If a correlation actually existed there, we’d see those black dots much closer to either of the red lines, and it might look something like…. oh, I don’t know…. the comparison between GME and AMC? 😏
.98 is a VERY strong correlation during that window 😤
…but that’s the subject of my next DD for another day 😏🚀
Anyways! I didn’t want to stop with just one comparison.
I wanted to see if potentially the number of Reverse Repo Counterparties might have some kind of relationship, even if the Totals themselves didn’t. So I ran a similar analysis with differenced values for GME’s Open again along with the Counterparties, and here’s the result:
Nope, nothing significant here either.
BUT I WASN’T DONE YET.
I ran a third analysis on the amount of Reverse Repo Totals per Counterparty against GME’s Open price.
Third time’s the charm?
Nope, still no significant relationship to speak of.
I feel pretty confident based on this approach that no statistically significant relationship exists, or has ever really existed between GME’s price and the Reverse Repo.
But worry not fellow apes! Just because the Reverse Repo isn’t statistically related to GME’s price movements doesn’t mean the squeeze ain’t gonna squoze!
The exciting part about these analyses is that they’ve been a catalyst for the Superstonk Quants to develop a methodology for running these comparisons.
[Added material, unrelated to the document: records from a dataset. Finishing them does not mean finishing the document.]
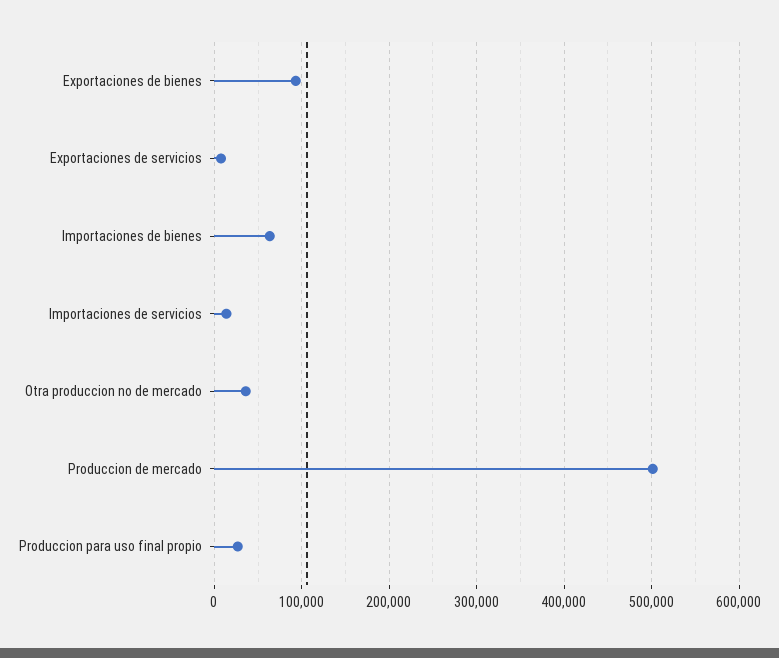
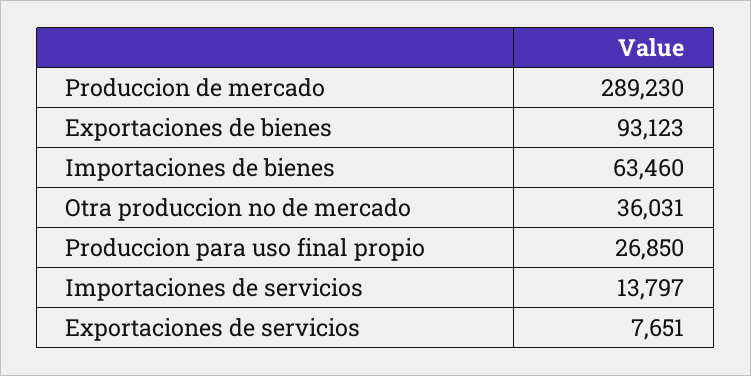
  {
    "Exportaciones de bienes": 93123,
    "Exportaciones de servicios": 7651,
    "Importaciones de bienes": 63460,
    "Importaciones de servicios": 13797,
    "Otra produccion no de mercado": 36031,
-   "Produccion de mercado": 500000,
+   "Produccion de mercado": 289230,
    "Produccion para uso final propio": 26850
  }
We’re planning to share more results of this approach very soon!
In the meantime, if you’d like to check out the code along with a brief summary of the analysis, we’ve hosted the R markdown on the Superstonk Quants website here!
Additionally, the full R code is available on our Github repo!
If there’s one thing that I’ve taken away from doing this work so far, its that:
APES ARE TRULY STRONGER TOGETHER 🐒🦍🦧💎🙌🚀🚀🚀🌝
BUCKLE UP.